The burglars stole the money about a month and a half later, Ramaphosa said. He says he reported the theft to his head of security, who is a member of the South African police. And Ramaphosa said Fraser’s allegation that more than $4 million was stolen was far from accurate.
An independent panel appointed by Parliament to review the impeachment said it doubted the stolen dollars actually came from the sale of the game. ended up on the couch.
“The money needs to be moved from the safe to the couch because it’s not safe in the safe, is it safe on the couch?” asked Julius Malema, the leader of the opposition economic freedom fighters. “He thinks we’re all fools like him.”
The Sudanese businessman, reached by telephone in Dubai, offered a version of events that largely corresponds to that of the president. Ibrahim said after declaring the money on arrival at the airport, he met his wife and family at Sun City, a casino 2.5 hours northwest of Johannesburg.
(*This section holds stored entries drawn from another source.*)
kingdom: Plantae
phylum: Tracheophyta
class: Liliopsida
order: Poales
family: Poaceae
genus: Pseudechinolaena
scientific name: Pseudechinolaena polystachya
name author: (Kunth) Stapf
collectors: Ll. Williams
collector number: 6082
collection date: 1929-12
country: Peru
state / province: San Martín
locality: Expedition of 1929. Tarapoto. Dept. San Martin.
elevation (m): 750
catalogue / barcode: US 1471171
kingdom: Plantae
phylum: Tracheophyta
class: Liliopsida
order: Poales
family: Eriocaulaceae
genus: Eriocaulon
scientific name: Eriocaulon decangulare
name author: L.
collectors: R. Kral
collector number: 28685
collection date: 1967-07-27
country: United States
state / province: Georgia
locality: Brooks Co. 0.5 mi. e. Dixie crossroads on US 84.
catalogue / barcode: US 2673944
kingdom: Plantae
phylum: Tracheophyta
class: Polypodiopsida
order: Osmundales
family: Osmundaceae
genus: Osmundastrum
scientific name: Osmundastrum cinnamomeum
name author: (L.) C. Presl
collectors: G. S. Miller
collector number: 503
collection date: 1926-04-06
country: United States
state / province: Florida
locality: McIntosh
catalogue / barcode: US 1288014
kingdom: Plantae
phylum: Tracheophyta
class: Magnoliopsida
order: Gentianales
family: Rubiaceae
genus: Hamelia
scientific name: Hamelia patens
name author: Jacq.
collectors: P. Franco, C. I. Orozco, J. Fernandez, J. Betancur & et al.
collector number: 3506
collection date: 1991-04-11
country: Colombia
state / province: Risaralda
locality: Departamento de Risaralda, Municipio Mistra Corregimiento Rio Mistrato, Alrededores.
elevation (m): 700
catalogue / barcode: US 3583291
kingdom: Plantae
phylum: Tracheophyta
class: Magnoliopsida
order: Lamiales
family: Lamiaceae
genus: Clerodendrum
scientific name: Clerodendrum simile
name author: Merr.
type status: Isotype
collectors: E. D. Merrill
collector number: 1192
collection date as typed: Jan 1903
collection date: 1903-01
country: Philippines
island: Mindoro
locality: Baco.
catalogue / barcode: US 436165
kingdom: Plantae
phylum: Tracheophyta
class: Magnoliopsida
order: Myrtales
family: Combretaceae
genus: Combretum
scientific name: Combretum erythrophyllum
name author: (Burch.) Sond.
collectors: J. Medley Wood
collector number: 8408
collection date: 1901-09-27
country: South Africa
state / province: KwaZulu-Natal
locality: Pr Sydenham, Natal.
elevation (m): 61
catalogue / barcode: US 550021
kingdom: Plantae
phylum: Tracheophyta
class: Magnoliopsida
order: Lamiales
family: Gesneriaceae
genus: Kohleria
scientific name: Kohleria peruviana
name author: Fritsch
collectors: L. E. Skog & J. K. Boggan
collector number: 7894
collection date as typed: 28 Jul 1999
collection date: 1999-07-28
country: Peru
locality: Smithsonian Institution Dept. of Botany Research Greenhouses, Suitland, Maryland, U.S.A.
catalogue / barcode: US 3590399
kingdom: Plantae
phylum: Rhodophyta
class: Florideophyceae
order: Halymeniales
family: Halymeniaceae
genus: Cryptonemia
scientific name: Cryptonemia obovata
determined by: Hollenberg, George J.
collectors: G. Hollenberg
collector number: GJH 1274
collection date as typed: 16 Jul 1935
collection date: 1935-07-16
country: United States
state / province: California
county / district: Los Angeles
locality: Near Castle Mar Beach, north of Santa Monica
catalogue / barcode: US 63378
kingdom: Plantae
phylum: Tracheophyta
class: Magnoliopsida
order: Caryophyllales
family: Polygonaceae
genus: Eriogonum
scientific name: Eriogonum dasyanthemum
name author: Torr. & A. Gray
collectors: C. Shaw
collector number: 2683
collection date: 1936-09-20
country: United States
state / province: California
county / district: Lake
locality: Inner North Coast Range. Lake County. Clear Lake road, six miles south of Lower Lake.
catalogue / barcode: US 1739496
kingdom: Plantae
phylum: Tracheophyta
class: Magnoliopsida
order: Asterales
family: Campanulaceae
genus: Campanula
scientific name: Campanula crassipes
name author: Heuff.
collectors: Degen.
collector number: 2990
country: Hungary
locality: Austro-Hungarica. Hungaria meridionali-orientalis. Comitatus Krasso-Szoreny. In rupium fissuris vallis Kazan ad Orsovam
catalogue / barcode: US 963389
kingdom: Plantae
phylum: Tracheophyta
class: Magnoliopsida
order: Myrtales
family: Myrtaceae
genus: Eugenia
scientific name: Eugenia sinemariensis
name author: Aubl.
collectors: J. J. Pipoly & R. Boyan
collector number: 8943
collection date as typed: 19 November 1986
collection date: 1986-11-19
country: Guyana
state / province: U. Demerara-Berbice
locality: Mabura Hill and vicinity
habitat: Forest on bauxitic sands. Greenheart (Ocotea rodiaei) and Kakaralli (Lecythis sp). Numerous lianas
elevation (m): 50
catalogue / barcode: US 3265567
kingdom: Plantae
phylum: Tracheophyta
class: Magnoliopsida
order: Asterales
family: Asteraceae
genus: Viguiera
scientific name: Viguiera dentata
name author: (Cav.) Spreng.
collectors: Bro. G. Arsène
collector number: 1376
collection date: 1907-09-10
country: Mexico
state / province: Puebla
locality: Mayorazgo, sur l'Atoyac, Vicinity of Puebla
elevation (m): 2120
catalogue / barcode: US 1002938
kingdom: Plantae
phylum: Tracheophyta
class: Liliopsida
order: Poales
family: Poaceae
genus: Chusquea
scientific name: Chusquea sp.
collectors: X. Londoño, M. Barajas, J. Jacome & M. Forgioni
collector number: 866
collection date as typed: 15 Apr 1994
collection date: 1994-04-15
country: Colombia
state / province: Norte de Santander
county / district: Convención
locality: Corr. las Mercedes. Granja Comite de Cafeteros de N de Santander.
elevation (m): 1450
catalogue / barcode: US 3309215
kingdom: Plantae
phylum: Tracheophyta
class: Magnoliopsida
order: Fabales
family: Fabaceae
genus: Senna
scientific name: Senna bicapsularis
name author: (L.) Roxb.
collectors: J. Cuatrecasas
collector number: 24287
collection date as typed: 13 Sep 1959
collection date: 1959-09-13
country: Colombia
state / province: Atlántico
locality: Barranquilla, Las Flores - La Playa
The search for housing fell flat, he said. Estate agents, apparently, weren’t keen on showing the property over the holidays. But Ibrahim, who said he owns a farming business and a Sudanese football team, refused to let his US dollars go to waste.
He said he had a chance encounter with a game rancher at the station. Ibrahim said he had never bought or sold a game in his life, but had thought about business ideas involving gambling. He was stingy with details, but said it involved hunting.
So when the herder suggested he go to a farm called Phala Phala because it had a great reputation for its animals, Ibrahim said, he jumped at the chance. He went the next day, over Christmas, driving for two hours through an area with many game farms selling animals, and said he had handed over the money to buy 20 buffaloes to be shipped to Dubai. He said he had no idea at the time who owned the farm.
But Ibrahim’s narrative breaks with the president’s in crucial ways. Ramaphosa said in his affidavit – which was attached with a sales receipt – that he sold buffaloes to Ibrahim. Ibrahim said in the interview that he bought ankole, which is a breed of cattle – not buffalo. Asked about this discrepancy, Ibrahim wrongly insisted that Ankole is a type of buffalo.
Some ranchers have said in interviews that $29,000 per bison is not out of reach.
The animals were never delivered, Ibrahim said restrained, as the COVID-19 pandemic hit and travel did.
He said he was asking for a refund.
Ibrahim wonders why all the fuss. Carrying large sums of cash and executing transactions on a whim were typical for him as a businessman, he said. As we were talking on the phone, he said he was shipping a $33 million shipment of fertilizer – so what’s $580,000 to him?
“For me, it’s not too much money,” he laughs. “This great drama and this dilemma is a dirty political game.”
South African lawmakers rejected an attempt last week to open impeachment hearings against Ramaphosa. But now, whether or not he is re-elected party president at the ANC conference, his legacy has taken a hit, said Kevin Malunga, a former deputy public protector and corruption watchdog.
“The halo he had when he started out as the clean guy,” Malunga said, “suddenly not only bowed, but kind of fell off.”